Using Mimikatz memssp as our template, I've crafted a DLL to be loaded via our RPC call, which will patch SpAddCredentials with the same hook as used by Mimikatz. This is available via Gist here.

Let's see the loading of our DLL using our AddSecurityPackage raw RPC call:

You are also not restricted to loading DLL's from the local system with this, as UNC paths work fine if passed via the RPC call (although you should ensure that the EDR you are up against doesn't flag this as suspicious).

Of course you are also not limited to loading this DLL with AddSecurityPackage.
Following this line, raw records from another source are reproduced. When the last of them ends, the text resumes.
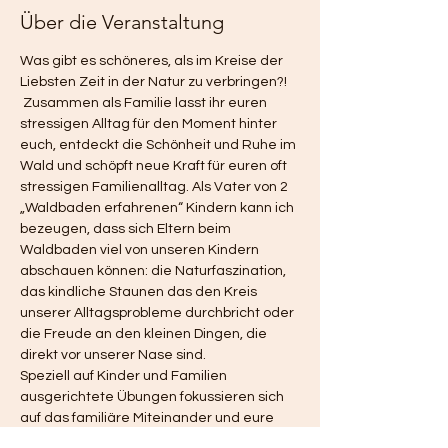
Über die Veranstaltung
Was gibt es schöneres, als im Kreise der 
Liebsten Zeit in der Natur zu verbringen?! 
 Zusammen als Familie lasst ihr euren 
stressigen Alltag für den Moment hinter 
euch, entdeckt die Schönheit und Ruhe im 
Wald und schöpft neue Kraft für euren oft 
stressigen Familienalltag. Als Vater von 2 
„Waldbaden erfahrenen“ Kindern kann ich 
bezeugen, dass sich Eltern beim 
Waldbaden viel von unseren Kindern 
abschauen können: die Naturfaszination, 
das kindliche Staunen das den Kreis 
unserer Alltagsprobleme durchbricht oder 
die Freude an den kleinen Dingen, die 
direkt vor unserer Nase sind. 
Speziell auf Kinder und Familien 
ausgerichtete Übungen fokussieren sich 
auf das familiäre Miteinander und eure 
gemeinsame Waldwunderbare „Quality 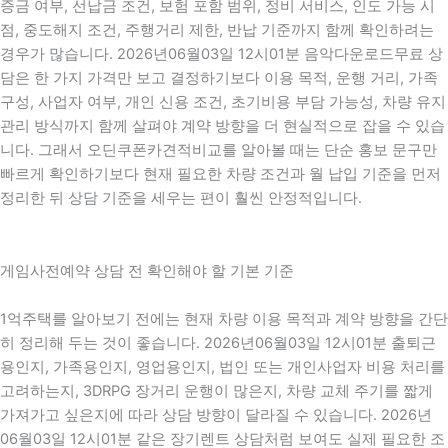
증금 여부, 선납금 조건, 보험 포함 범위, 정비 서비스, 인도 가능 시
점, 중도해지 조건, 주행거리 제한, 반납 기준까지 함께 확인하려는
경우가 많습니다. 2026년06월03일 12시01분 음악다운로드무료 상
담은 한 가지 가격만 보고 결정하기보다 이용 목적, 운행 거리, 가족
구성, 사업자 여부, 개인 신용 조건, 초기비용 부담 가능성, 차량 유지
관리 방식까지 함께 살펴야 계약 방향을 더 현실적으로 잡을 수 있습
니다. 그래서 오딘쿠폰카견적비교를 알아볼 때는 단순 홍보 문구만
빠르게 확인하기보다 현재 필요한 차량 조건과 월 납입 기준을 먼저
정리한 뒤 상담 기준을 세우는 편이 훨씬 안정적입니다.
게임사전예약 상담 전 확인해야 할 기본 기준
1억주택를 알아보기 전에는 현재 차량 이용 목적과 계약 방향을 간단
히 정리해 두는 것이 좋습니다. 2026년06월03일 12시01분 출퇴근
용인지, 가족용인지, 영업용인지, 법인 또는 개인사업자 비용 처리를
고려하는지, 3DRPG 장거리 운행이 많은지, 차량 교체 주기를 짧게
가져가고 싶은지에 따라 상담 방향이 달라질 수 있습니다. 2026년
06월03일 12시01분 같은 장기렌트 상담처럼 보여도 실제 필요한 조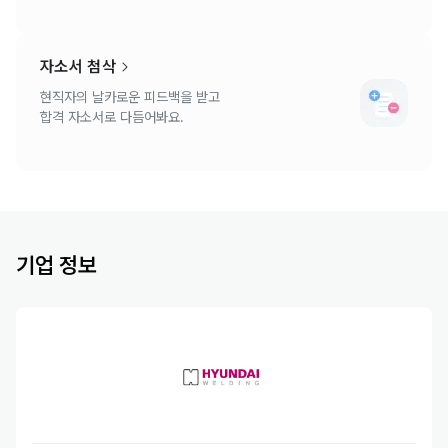
자소서 첨삭
현직자의 날카로운 피드백을 받고
합격 자소서로 다듬어봐요.
기업 정보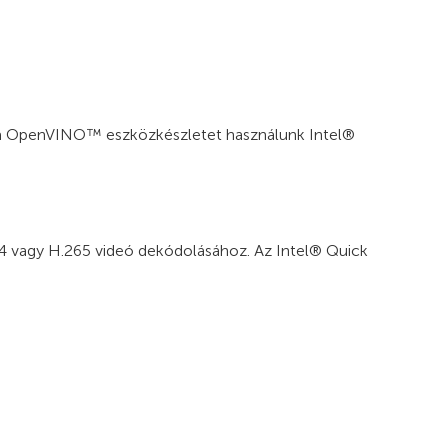
, ha OpenVINO™ eszközkészletet használunk Intel®
64 vagy H.265 videó dekódolásához. Az Intel® Quick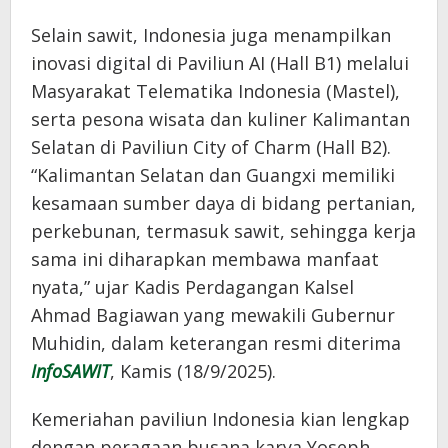
Selain sawit, Indonesia juga menampilkan
inovasi digital di Paviliun AI (Hall B1) melalui
Masyarakat Telematika Indonesia (Mastel),
serta pesona wisata dan kuliner Kalimantan
Selatan di Paviliun City of Charm (Hall B2).
“Kalimantan Selatan dan Guangxi memiliki
kesamaan sumber daya di bidang pertanian,
perkebunan, termasuk sawit, sehingga kerja
sama ini diharapkan membawa manfaat
nyata,” ujar Kadis Perdagangan Kalsel
Ahmad Bagiawan yang mewakili Gubernur
Muhidin, dalam keterangan resmi diterima
InfoSAWIT
, Kamis (18/9/2025).
Kemeriahan paviliun Indonesia kian lengkap
dengan peragaan busana karya Yoseph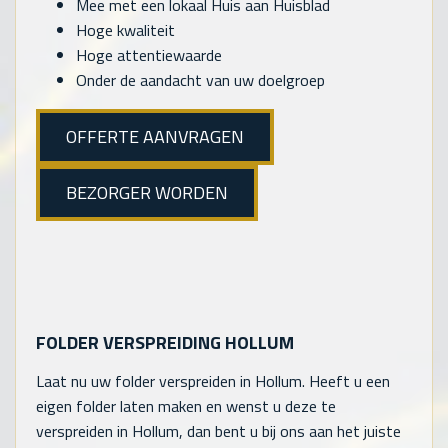
Mee met een lokaal Huis aan Huisblad
Hoge kwaliteit
Hoge attentiewaarde
Onder de aandacht van uw doelgroep
OFFERTE AANVRAGEN
BEZORGER WORDEN
FOLDER VERSPREIDING HOLLUM
Laat nu uw folder verspreiden in Hollum. Heeft u een
eigen folder laten maken en wenst u deze te
verspreiden in Hollum, dan bent u bij ons aan het juiste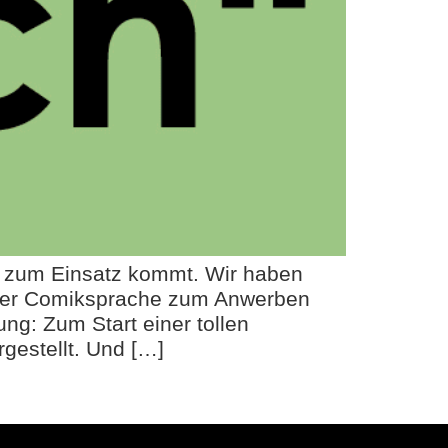
r zum Einsatz kommt. Wir haben
cher Comiksprache zum Anwerben
ng: Zum Start einer tollen
gestellt. Und […]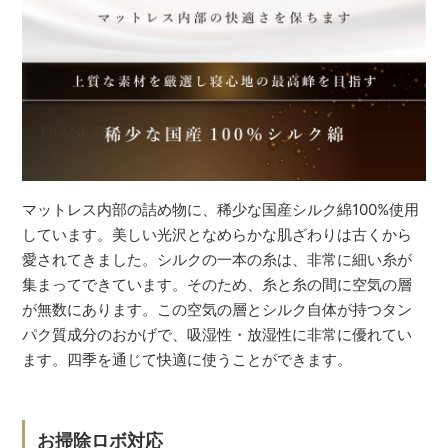
マットレス内部の詰め物に、稀少な国産シルク綿100%使用
しています。美しい光沢となめらかな肌ざわりは古くから
愛されてきました。シルクの一本の糸は、非常に細い糸が
集まってできています。そのため、糸と糸の間に空気の層
が無数にあります。この空気の層とシルク自体が持つタン
パク質成分のおかげで、吸湿性・放湿性に非常に優れてい
ます。四季を通じて快適に使うことができます。
お掃除ロボ対応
As we have crafted a standalone DLL to perform the memssp patching, let's take our SAMR RPC script from the previous blog post and have it load our DLL via LoadLibrary, writing back logon attempts as they occur via a SMB share:

Of course there are a number of ways to improve the effectiveness of these examples, but as with Part 1, I hope that this post has provided you with an idea of how to go about crafting your own SSP to take with you on engagements. While this post only goes into a few possible way to mix things up when loading an SSP into lsass, by understanding just how Mimikatz is able to provide this functionality, you hopefully have the ability to tailor your payload to an environment when attempting to bypass AV or EDR, or simply to test BlueTeam's detection capability outside of flagging Mimilib and memssp.